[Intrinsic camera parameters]
——————

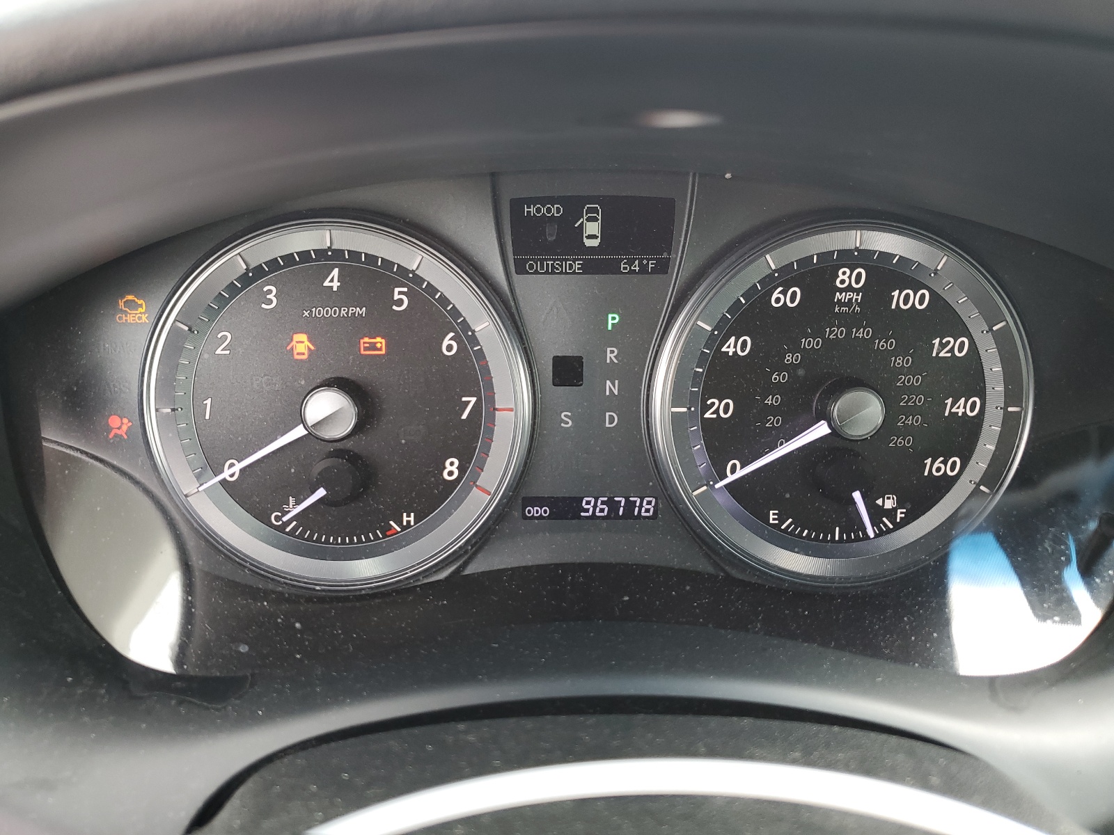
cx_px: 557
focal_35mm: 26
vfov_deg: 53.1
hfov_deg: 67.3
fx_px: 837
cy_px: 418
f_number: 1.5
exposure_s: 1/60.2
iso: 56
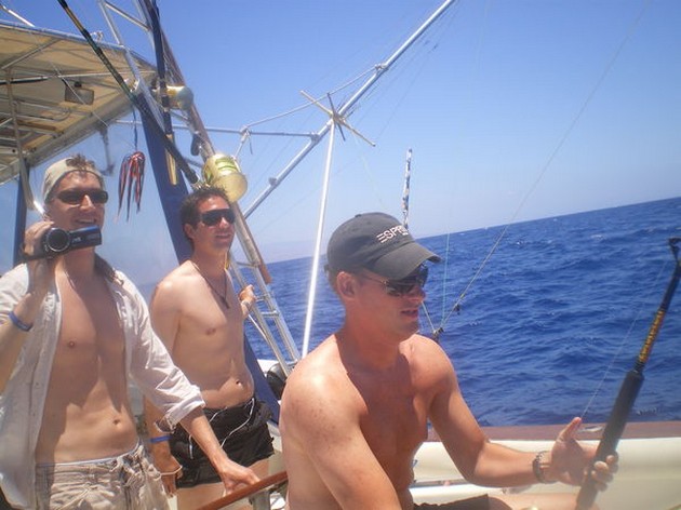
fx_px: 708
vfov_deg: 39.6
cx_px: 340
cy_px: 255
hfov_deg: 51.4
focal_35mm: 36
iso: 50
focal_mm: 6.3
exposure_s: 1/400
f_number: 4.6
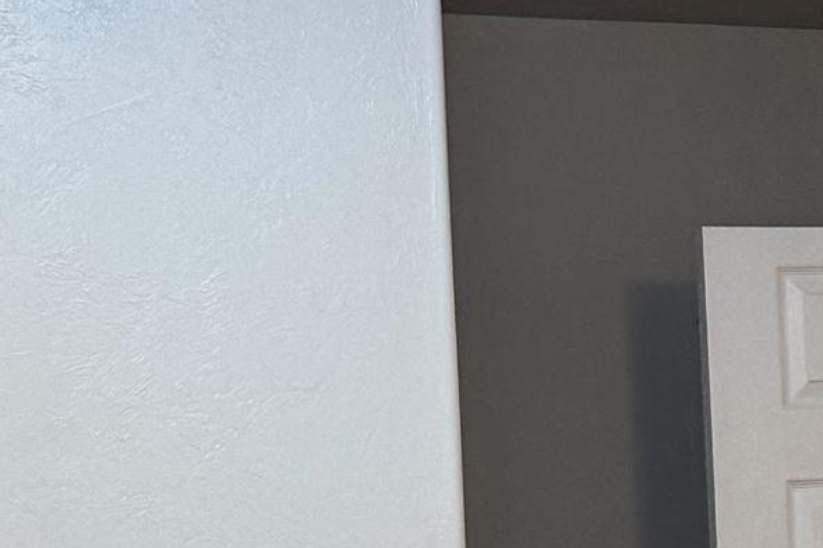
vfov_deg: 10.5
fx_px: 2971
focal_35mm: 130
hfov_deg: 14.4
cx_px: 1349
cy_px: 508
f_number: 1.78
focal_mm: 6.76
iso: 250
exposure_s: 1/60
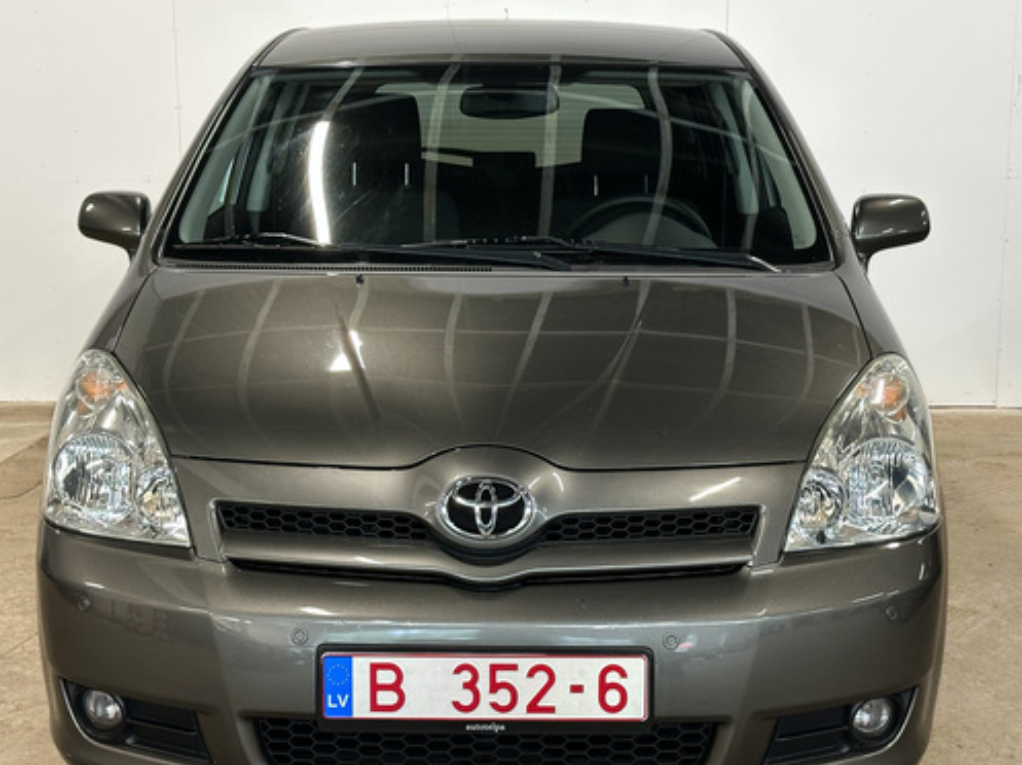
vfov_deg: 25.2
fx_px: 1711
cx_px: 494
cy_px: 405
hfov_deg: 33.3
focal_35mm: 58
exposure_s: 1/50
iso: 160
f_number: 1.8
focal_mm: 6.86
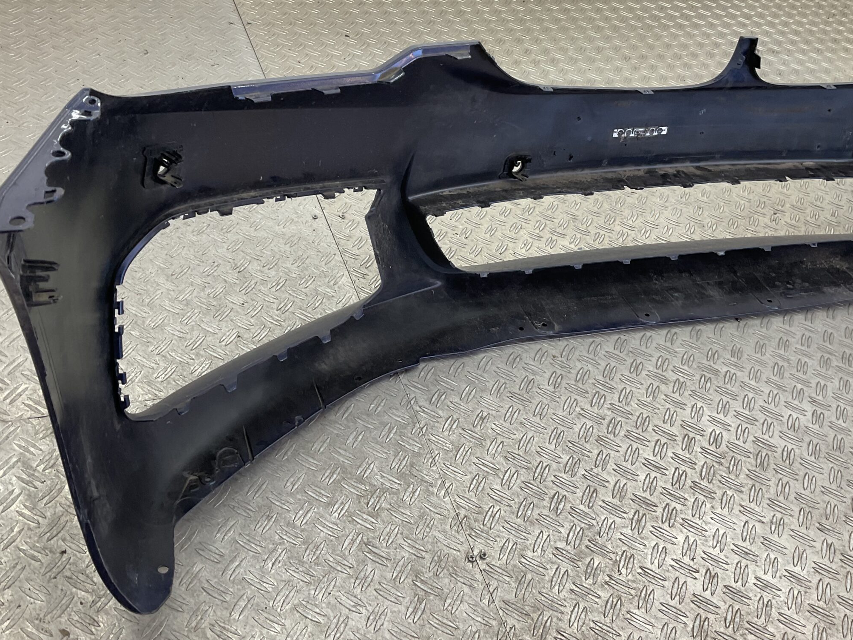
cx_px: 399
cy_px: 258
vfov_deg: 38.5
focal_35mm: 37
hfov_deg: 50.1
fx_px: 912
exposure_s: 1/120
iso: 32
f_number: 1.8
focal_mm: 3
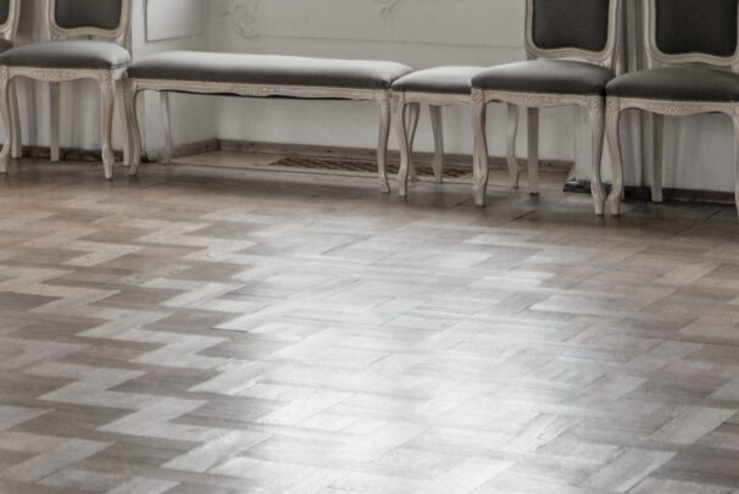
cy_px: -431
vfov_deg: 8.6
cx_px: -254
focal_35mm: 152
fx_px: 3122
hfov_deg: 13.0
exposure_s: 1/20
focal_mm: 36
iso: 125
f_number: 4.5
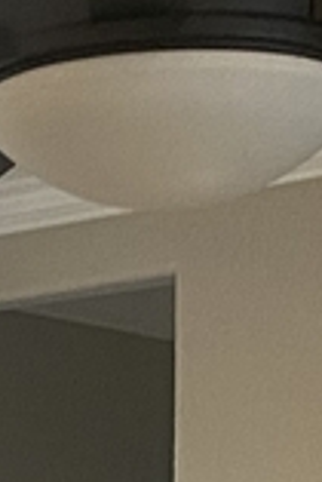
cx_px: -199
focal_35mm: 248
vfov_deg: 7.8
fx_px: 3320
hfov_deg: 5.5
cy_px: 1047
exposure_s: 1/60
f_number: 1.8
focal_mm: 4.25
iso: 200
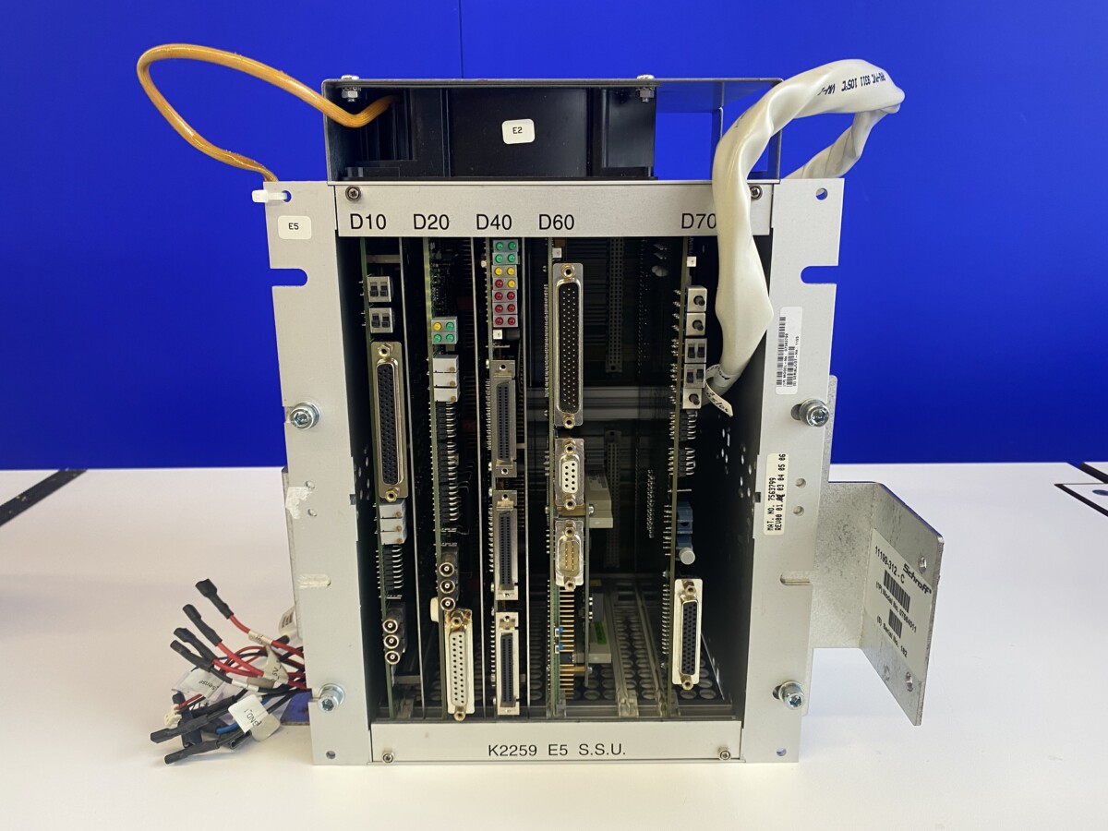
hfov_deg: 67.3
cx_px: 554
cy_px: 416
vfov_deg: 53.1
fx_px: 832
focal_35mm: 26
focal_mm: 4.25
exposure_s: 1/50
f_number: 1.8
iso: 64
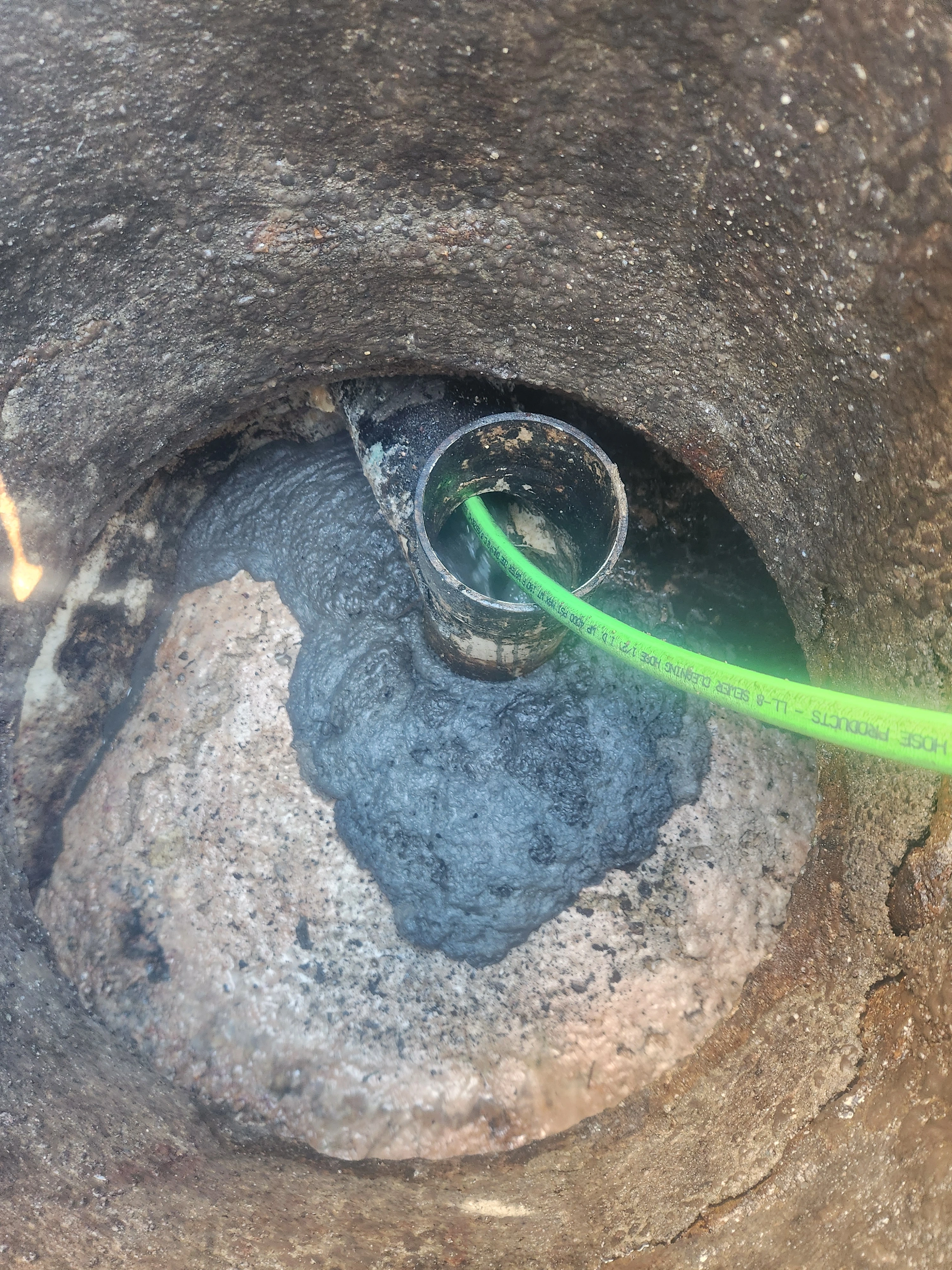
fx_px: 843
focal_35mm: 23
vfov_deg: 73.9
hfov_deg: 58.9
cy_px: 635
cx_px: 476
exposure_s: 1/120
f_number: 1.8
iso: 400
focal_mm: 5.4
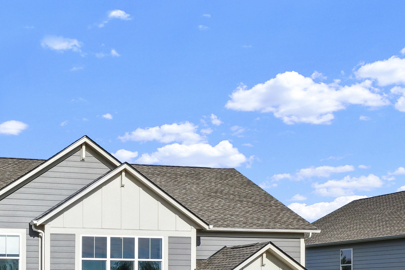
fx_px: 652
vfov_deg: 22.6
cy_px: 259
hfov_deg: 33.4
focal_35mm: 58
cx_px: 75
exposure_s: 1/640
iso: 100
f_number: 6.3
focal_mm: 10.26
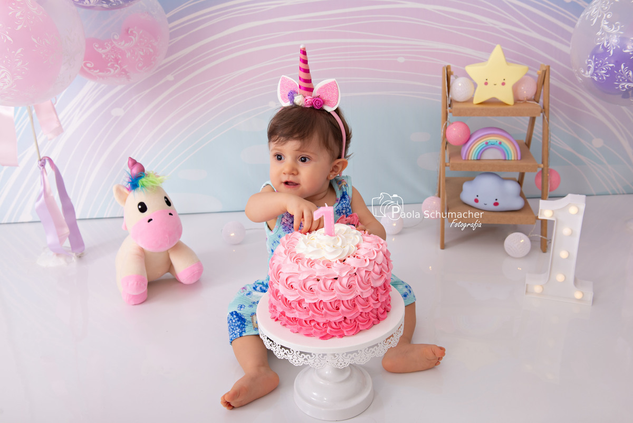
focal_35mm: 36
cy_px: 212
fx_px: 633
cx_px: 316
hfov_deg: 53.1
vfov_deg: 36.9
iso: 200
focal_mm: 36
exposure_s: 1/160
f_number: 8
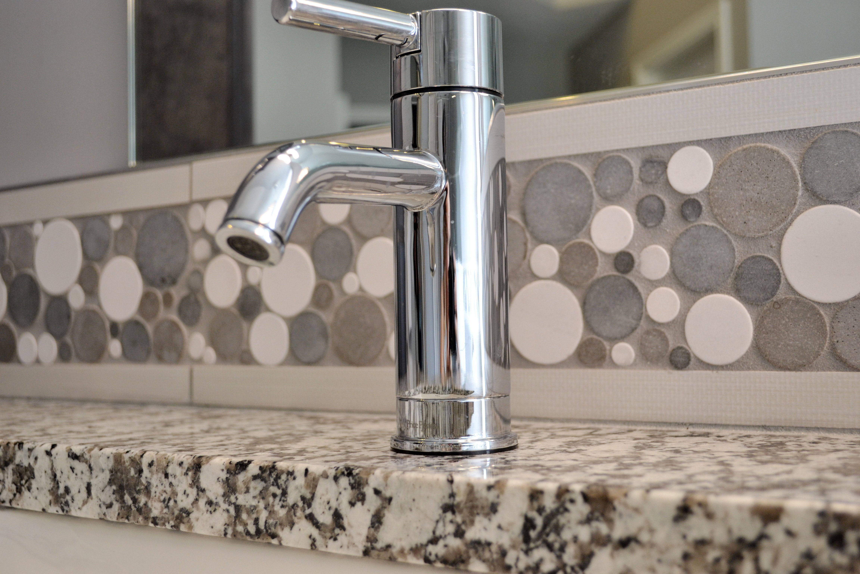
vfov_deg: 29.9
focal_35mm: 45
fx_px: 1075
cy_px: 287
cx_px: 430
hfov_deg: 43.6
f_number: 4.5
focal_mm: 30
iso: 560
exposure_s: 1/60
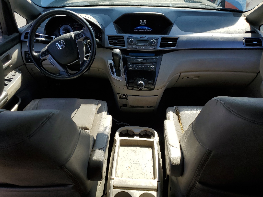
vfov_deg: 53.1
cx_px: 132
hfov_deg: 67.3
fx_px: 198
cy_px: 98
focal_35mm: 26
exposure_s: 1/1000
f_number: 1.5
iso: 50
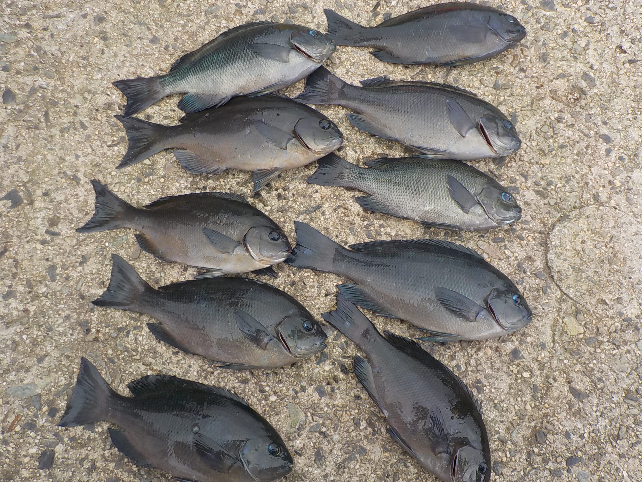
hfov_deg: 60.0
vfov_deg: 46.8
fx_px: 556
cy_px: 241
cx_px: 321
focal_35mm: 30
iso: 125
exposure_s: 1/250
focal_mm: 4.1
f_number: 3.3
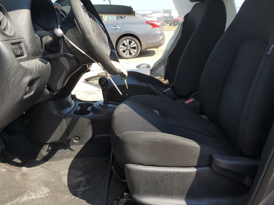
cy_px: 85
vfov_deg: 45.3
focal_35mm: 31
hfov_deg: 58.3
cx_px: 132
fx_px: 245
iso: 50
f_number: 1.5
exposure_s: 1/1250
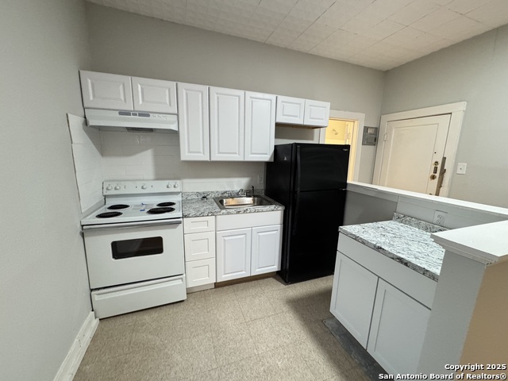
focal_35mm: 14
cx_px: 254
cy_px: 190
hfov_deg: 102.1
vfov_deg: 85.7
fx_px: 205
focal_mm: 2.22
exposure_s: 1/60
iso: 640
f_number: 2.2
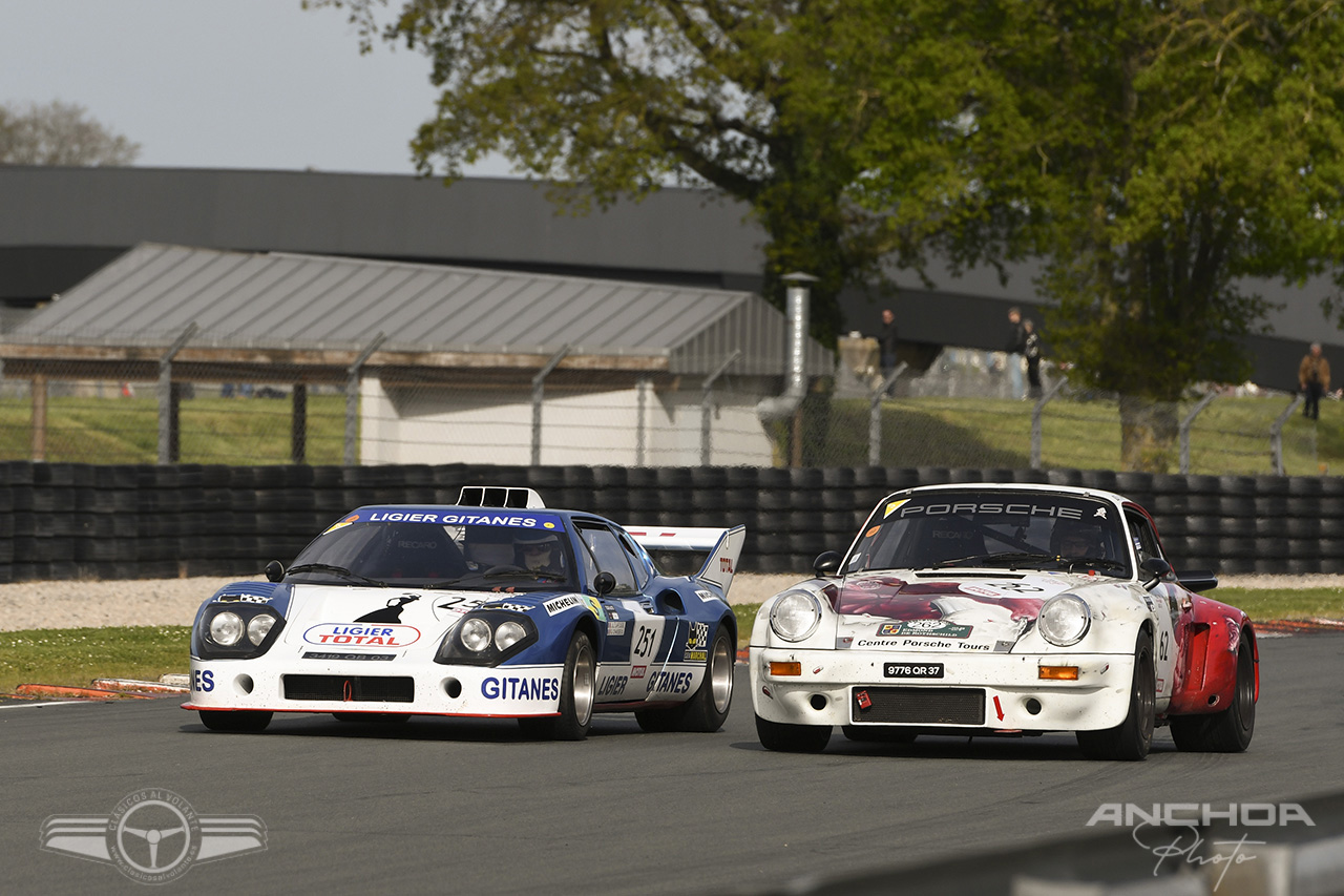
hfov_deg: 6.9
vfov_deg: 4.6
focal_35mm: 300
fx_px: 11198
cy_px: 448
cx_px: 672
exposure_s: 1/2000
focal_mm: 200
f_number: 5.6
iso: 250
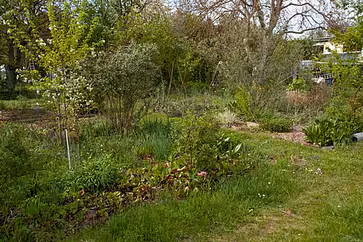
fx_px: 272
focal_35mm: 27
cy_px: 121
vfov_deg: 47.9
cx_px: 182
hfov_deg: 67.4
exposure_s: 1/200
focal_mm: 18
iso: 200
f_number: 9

——————

What the task asks: Leaving the pictures aside, transcribe exactly the lines from the one containing "f_number: 2.2" to the final line of the entries above, both ends included.

Output for this exercise:
f_number: 2.2
hfov_deg: 6.9
vfov_deg: 4.6
focal_35mm: 300
fx_px: 11198
cy_px: 448
cx_px: 672
exposure_s: 1/2000
focal_mm: 200
f_number: 5.6
iso: 250
fx_px: 272
focal_35mm: 27
cy_px: 121
vfov_deg: 47.9
cx_px: 182
hfov_deg: 67.4
exposure_s: 1/200
focal_mm: 18
iso: 200
f_number: 9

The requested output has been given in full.